Maria Sharapova's attorney blasted WADA president Craig Reedie as "unprofessional" for his comments about Sharapova's wealth and demanded an apology.

Photo credit: Kevork Djansezian/Getty Images

Maria Sharapova's next court appearance decides her immediate competitive future.

The Court of Arbitration for Sport will hear Sharapova's appeal of her two-year drug suspension and reach a final ruling in her case within a month.

Watch: Sharapova Banned

Shots are already being fired between Sharapova's camp and the World Anti Doping Agency.

WADA president Craig Reedie commented on Sharapova's case prompting Sharapova's attorney to strike back and blast Reedie as "unprofessional."

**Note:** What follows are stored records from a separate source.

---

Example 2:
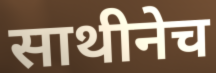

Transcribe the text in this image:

साथीनेच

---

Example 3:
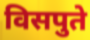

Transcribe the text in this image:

विसपुते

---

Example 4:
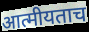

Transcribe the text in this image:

आत्मीयताच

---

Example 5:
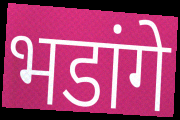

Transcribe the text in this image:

भडांगे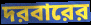
দরবারেরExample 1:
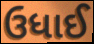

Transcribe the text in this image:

ઉધાઈ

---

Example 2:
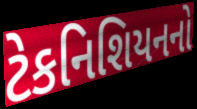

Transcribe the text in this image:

Reedie was quoted as saying the only satisfaction he derived from the case was that Sharapova, who ranked as the world's highest-paid female athlete for 11 of the last 12 years, "in one year can earn more money than the whole of WADA's budget put together."

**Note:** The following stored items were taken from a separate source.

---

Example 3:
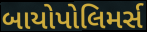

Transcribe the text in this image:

બાયોપોલિમર્સ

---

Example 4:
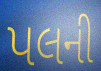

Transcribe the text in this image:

પલની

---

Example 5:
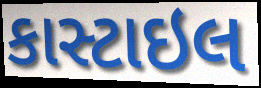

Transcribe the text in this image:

કાસ્ટાઇલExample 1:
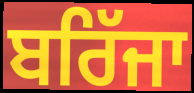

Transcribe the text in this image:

ਬਰਿੱਜਾ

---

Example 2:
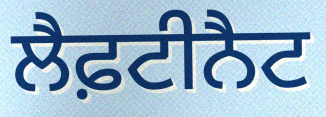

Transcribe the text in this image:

ਲੈਫ਼ਟੀਨੈਟ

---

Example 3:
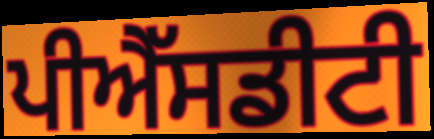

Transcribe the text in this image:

ਪੀਐੱਸਡੀਟੀ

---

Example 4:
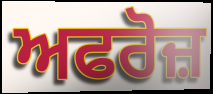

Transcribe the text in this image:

ਅਫਰੋਜ਼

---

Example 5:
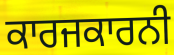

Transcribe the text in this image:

ਕਾਰਜਕਾਰਨੀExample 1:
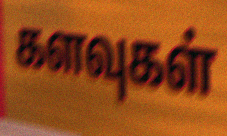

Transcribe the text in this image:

களவுகள்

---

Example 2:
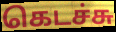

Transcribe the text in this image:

கெடச்சு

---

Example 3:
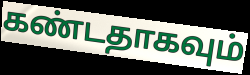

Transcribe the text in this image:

கண்டதாகவும்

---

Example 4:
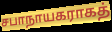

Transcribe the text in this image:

சபாநாயகராகத்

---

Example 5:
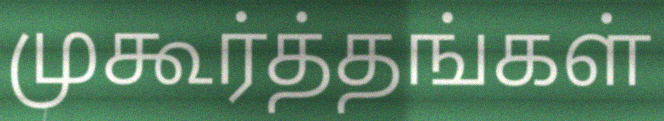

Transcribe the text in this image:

முகூர்த்தங்கள்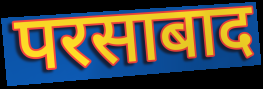
परसाबादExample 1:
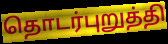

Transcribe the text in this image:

தொடர்புறுத்தி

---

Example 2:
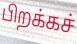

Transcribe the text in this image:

பிறக்கச்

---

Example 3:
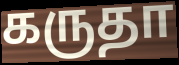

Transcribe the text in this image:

Telegraph journalist Ben Bloom tweeted Reedie's complete comment here:

Sharapova topped the Forbes highest-paid female athlete rankings for 11 consecutive years until world No. 1 Serena Williams surpassed her this year, earning $28.9 million. Sharapova collected $21.9 million over the past year with $20 million coming from lucrative endorsements, including Nike and Head.

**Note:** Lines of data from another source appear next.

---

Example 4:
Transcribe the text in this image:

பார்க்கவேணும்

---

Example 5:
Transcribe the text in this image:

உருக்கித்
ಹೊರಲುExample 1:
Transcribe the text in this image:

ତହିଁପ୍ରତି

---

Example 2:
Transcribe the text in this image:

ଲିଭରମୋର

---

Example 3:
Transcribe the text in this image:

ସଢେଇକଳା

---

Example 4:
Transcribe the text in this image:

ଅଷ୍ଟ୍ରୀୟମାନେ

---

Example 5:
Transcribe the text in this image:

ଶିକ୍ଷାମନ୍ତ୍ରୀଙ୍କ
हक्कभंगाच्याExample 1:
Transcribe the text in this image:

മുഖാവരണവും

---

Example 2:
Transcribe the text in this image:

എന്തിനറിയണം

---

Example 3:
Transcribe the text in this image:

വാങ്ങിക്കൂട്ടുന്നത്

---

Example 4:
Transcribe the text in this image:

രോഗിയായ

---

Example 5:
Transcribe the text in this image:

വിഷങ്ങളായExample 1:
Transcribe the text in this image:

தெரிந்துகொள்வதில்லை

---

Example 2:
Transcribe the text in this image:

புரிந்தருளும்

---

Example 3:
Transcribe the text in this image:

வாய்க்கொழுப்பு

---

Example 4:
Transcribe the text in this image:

Sharapova's attorney, John Haggerty, immediately rebuked Reedie's remarks as "unprofessional" and demanded an apology for Sharapova and all players for the implication that "WADA has different standards for players depending on their ranking and earnings."

"The statement made today by the WADA president is unprofessional," Haggerty said in a statement. "Justice, whether in the eyes of WADA or a court, must be blind, including being blind to a player's earnings. Mr. Reedie owes an apology to Maria and to all successful tennis players unless he wants fans to think WADA has different standards for players depending on their ranking and earnings."

Haggerty, who has suggested Sharapova's fame made her a target for WADA after she tested positive for meldonium at the Australian Open in January, could try to use Reedie's comments to argue an unfair bias against her when he leads her case before the Court of Arbitration for Sport.

Reedie's three-year term as WADA president concludes at the end of the year.

Incoming WADA president Olivier Niggli told the Associated Press in April that the level of meldonium detected in Sharapova's test sample was "not even a question" when asked if the WADA's admission it cannot say with scientific certainty how long it takes for meldonium to completely exit the system could be used to strengthen Sharapova's defense.